EXTRACT:
We study the Hyers-Ullam stability to the toppled system (1) under consideration. We also give an example to verify the applicability of our results.

2 Background materials and auxiliary results

This section is concerned with some basic definitions, important theorems of general calculus, and topological degree theory; see [9, 10, 16, 2931].

Definition 2.1

The noninteger-order integral of a function \(\theta\in L^{1}([a,b], \mathbb{R})\) is provided as

$$I_{0+}^{p} \theta(t)=\frac{1}{\Gamma(p)} \int_{a}^{t}(t-s)^{p-1} \theta(s)\,ds. $$

Definition 2.2

The noninteger-order derivative in the Caputo sense of a function θ over the interval \([a, b]\) is defined as

$$D_{0+}^{p} \theta(t)=\frac{1}{\Gamma(m-p)} \int_{a}^{t}(t-s)^{m-p-1} \theta^{(m)}(s)\,ds, $$

where \(m=[p]+1\), and \([p]\) is the integer part of p.

Theorem 2.3

The general solution to the differential equation of fractional order

$$I^{p} \bigl[ D^{p} \theta(t) \bigr]=y(t),\quad n-1< q< n, $$

is given by

$$I^{p} \bigl[ D^{p} \theta(t) \bigr]=y(t)+c_{0}+c_{1}t+c_{2}t^{2}+ \cdots+c_{m-1}t ^{m-1} $$

for arbitrary \(c_{i}\in\mathbb{R}\), \(i=0,1,2,\dots,m-1\).

The spaces for all continuous functions \(u, v:[0,1]\rightarrow \mathbb{R}\) are denoted by \(U=C([0,1], \mathbb{R})\), \(V=C([0,1], \mathbb{R})\). Under the topological norms, they are Banach spaces. The respective norms can be defined as \(\lVert u\rVert=\sup\{\vert u(t) \vert :0\leq t\leq1 \}\) and \(\lVert v\rVert=\sup\{\vert v(t) \vert :0\leq t\leq1 \}\). Moreover, \(\mathcal{E}=U\times V\) is also a Banach space under the norms \(\lVert(u,v)\rVert=\lVert u\rVert+ \lVert v\rVert\) and \(\vert (u,v)\vert = \max\{\lVert u\rVert, \lVert v\rVert\}\).

Consider the class of all bounded set of \(P(\mathcal{E})\) denoted by \(\mathbb{B}\). Then, we review the following notions of [30].

Definition 2.4

The Kuratowski measure of noncompactness is the mapping \(\varrho: \mathbb{B}\rightarrow(0, \infty)\) defined by

$$\varrho(B)= \inf\{d>0:B \mbox{ admits a finite cover by sets of diameter}\leq d \} $$

for \(B\in\mathbb{B}\).

Proposition 2.1

The measure defined in Definition  2.4 for ϱ satisfies the following characteristics:

  1. (i)

DATASET CONTENT:
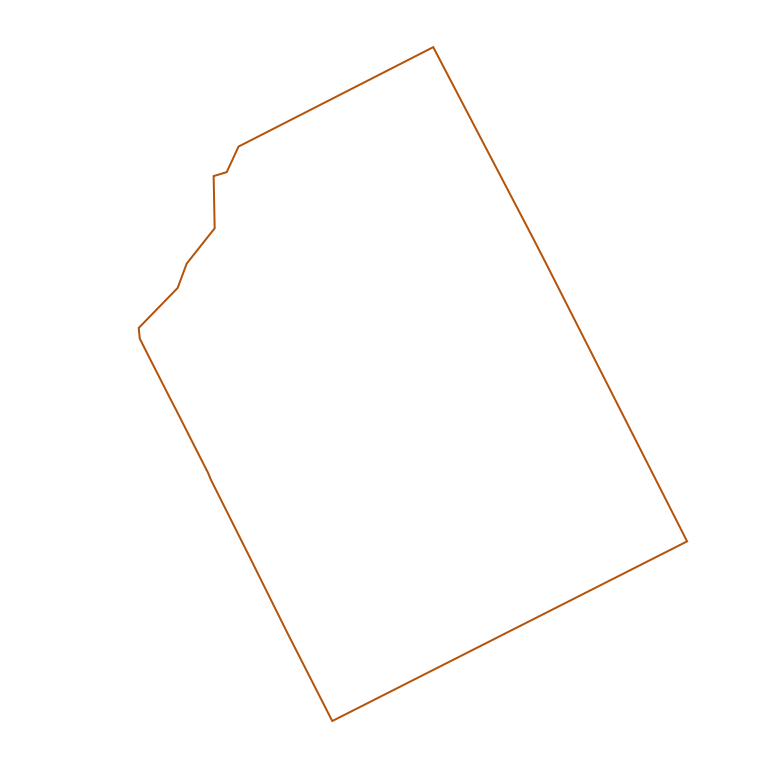 outline of Harper, Oklahoma, United States of America, rotated 243°
{"feature_id": "52423323B3736595899391", "entity_name": "Harper", "entity_type": "district", "adm_level": 2, "iso_a3": "USA", "parent_name": "United States of America", "parent_adm1": "Oklahoma", "projection": "natural_earth1", "projection_center": [-99.604, 36.797], "detail": "fine", "context": "isolated", "style": "outline", "palette": "amber", "viewbox_px": 768, "rotation_deg": 243, "n_neighbors": 0, "source": "geoboundaries", "source_scale": "gbopen_adm2", "svg_char_len": 526}
<svg xmlns="http://www.w3.org/2000/svg" viewBox="0 0 768 768"><g transform="rotate(243 384 384)"><path d="M107.2,184.9L106.2,582.6L418.3,583.1L446.7,583.0L661.8,580.8L661.6,362.2L644.2,340.1L646.6,326.6L599.6,303.8L580.9,262.9L563.3,243.8L545.3,190.9L535.3,187.0L513.3,186.9L500.7,186.9L498.9,186.9L497.8,186.9L494.3,186.9L468.8,186.9L455.5,187.0L402.7,186.9L384.5,186.9L377.4,186.3L286.1,185.7L285.6,185.7L276.9,185.6L206.8,184.9L112.9,184.9L108.2,184.9L107.2,184.9Z" fill="none" stroke="#b45309" stroke-width="2"/></g></svg>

TASKS FOR THIS EXERCISE:
**A)** Answer these questions from the extract on fractional calculus:
(i) What stability does the opening say is studied for the toppled system (1)?
(ii) In the definition of the noninteger-order derivative in the Caputo sense, what is m equal to?
(iii) How is the norm of u defined for the space U?
**B)** For each statement, say whether it agrees with the extract on fractional calculus, and quote the words that decide it:
(i) An example is given to check that the results can be applied.
(ii) Definition 2.2 defines the noninteger-order derivative in the Riemann-Liouville sense.
(iii) The product space formed from U and V is a Banach space.

SOLUTIONS IN ORDER:
**A)**
(i) Hyers-Ullam stability.
(ii) m = [p] + 1, where [p] is the integer part of p.
(iii) As the supremum of |u(t)| for 0 ≤ t ≤ 1.

**B)**
(i) Yes: "We also give an example to verify the applicability of our results."
(ii) No: "The noninteger-order derivative in the Caputo sense of a function θ"
(iii) Yes: "is also a Banach space under the norms"